According to Elvia Smith-Maduro who is the Deputy Secretary in the Premier’s Office, Pastor Skelton Cline was engaged in a six-month government contract issued in 2019 just after the new Andrew Fahie-led Virgin Islands Party (VIP) administration took office.
Smith-Maduro told the ongoing Commission of Inquiry (COI) that it was her understanding that Skelton Cline would be acting as Premier Andrew Fahie‘s personal advisor as part of the terms of his contract.
Skelton Cline‘s contract — the details of which were entirely kept out of the public domain up till recently — outlined that he be compensated $16,330 per month for his services. This was in addition to a sum of $350 per month for expenses and any additional travel and accommodation expenses that might arise.

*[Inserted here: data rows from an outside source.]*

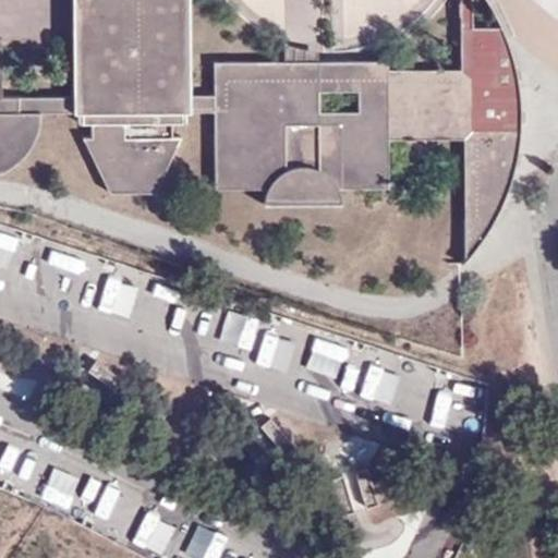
[(74,0),(75,94),(74,112),(84,111),(83,122),(184,122),(184,111),(194,111),(193,95),(193,0),(74,0)]
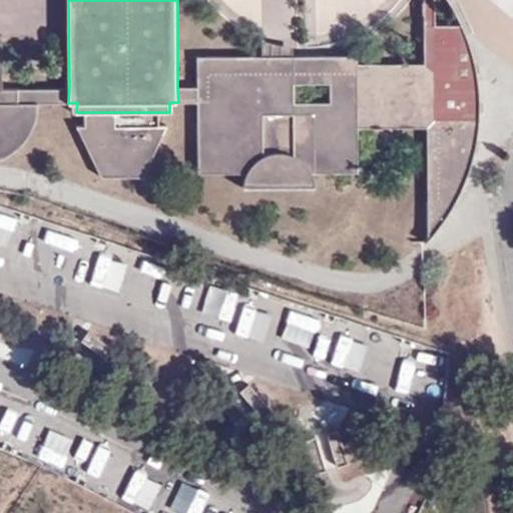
[(425,0),(426,25),(435,25),(435,0),(445,0),(451,7),(463,25),(469,36),(471,32),(464,11),(458,0),(425,0)]
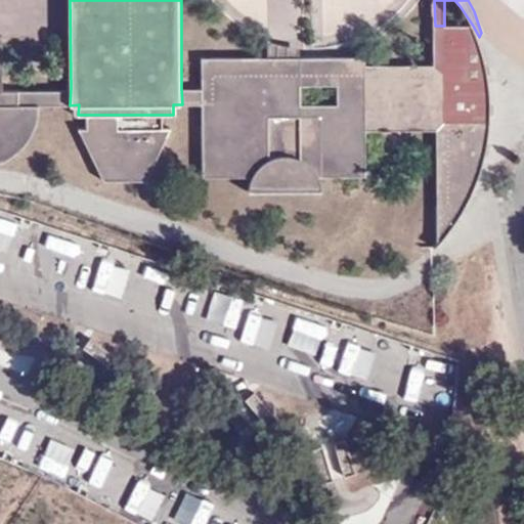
[(205,58),(204,89),(181,89),(182,104),(204,103),(204,170),(249,170),(250,192),(320,193),(321,170),(366,170),(366,132),(437,131),(438,239),(460,216),(472,195),(481,173),(487,151),(491,130),(493,106),(492,86),(486,59),(479,37),(473,26),(444,26),(435,26),(435,66),(365,67),(365,57),(205,58)]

As part of his contract, Skelton Cline was also offered a five percent tax-free gratuity of his gross salary, upon satisfactory completion, the Commission was told.
It was this aspect, Smith-Maduro explained, that showed Skelton Cline was issued a contract based on a template that should’ve instead been for a government employee, and not an external contractor.

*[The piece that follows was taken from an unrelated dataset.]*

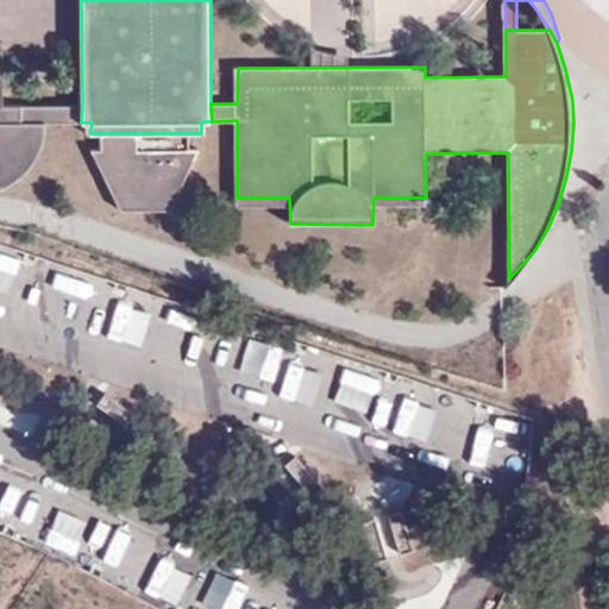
[(81,123),(82,102),(37,105),(0,105),(0,184),(2,184),(14,179),(29,164),(37,150),(42,137),(44,124),(81,123)]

Because of this, Skelton Cline was able to receive vacation days and other benefits that he would not have ordinarily received on any of his previous or future contracts.

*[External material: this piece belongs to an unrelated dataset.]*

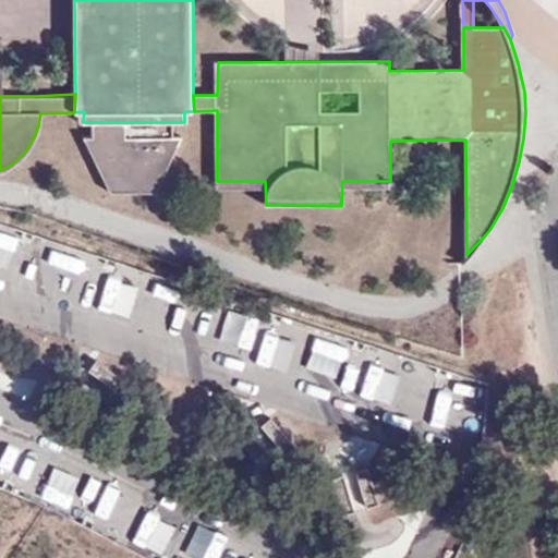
[(157,191),(191,122),(184,122),(83,122),(80,122),(111,191),(157,191)]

When told by the COI that this meant that Skelton Cline was given a major contract, Smith-Maduro told the COI that it was never the intent.
“What I would say to that is that it was never intended to be there. It was gross oversight on our part. We never intended for the contract to go over the hundred thousand [mark], so it was treated squarely as a petty contract,” she explained.
The effect of the glaring error meant that he was now paid $102,879 instead of the nearly $98,000 that was initially agreed upon for the short term contract.
Smith-Maduro agreed that this effectively put his contract over the petty contract limit.
Government’s petty contract limit is capped at $100,000 per contract, anything above this, means that the contract is a major contract and must be put out for tender.
“Hindsight is always 20/20 and so from that experience, we have since adopted having the Attorney General vet all our contracts before we sign them just to make sure that we don’t have anything in there that should not be in there and we don’t miss important clauses such as those,” the Deputy Secretary told the COI.
After the discovery was made very late into the contract, Smith-Maduro said she was unsuccessful in her attempts to have Skelton Cline forego claiming those monies that he would not have ordinarily been in receipt of.
But according to Smith-Maduro, after explaining the dilemma to Skelton Cline, the clergyman insisted that he be paid whatever monies were owed to him based on the contract that he signed.
“And that was his response, ‘I signed the contract, it’s in there, I want to be paid as per the terms of the contract,’” Smith-Maduro said of her interaction with Skelton Cline.
These latest developments about Skelton Cline’s agreemnet with government follows previous reports coming out of the COI that there were also other irregularities with his contract.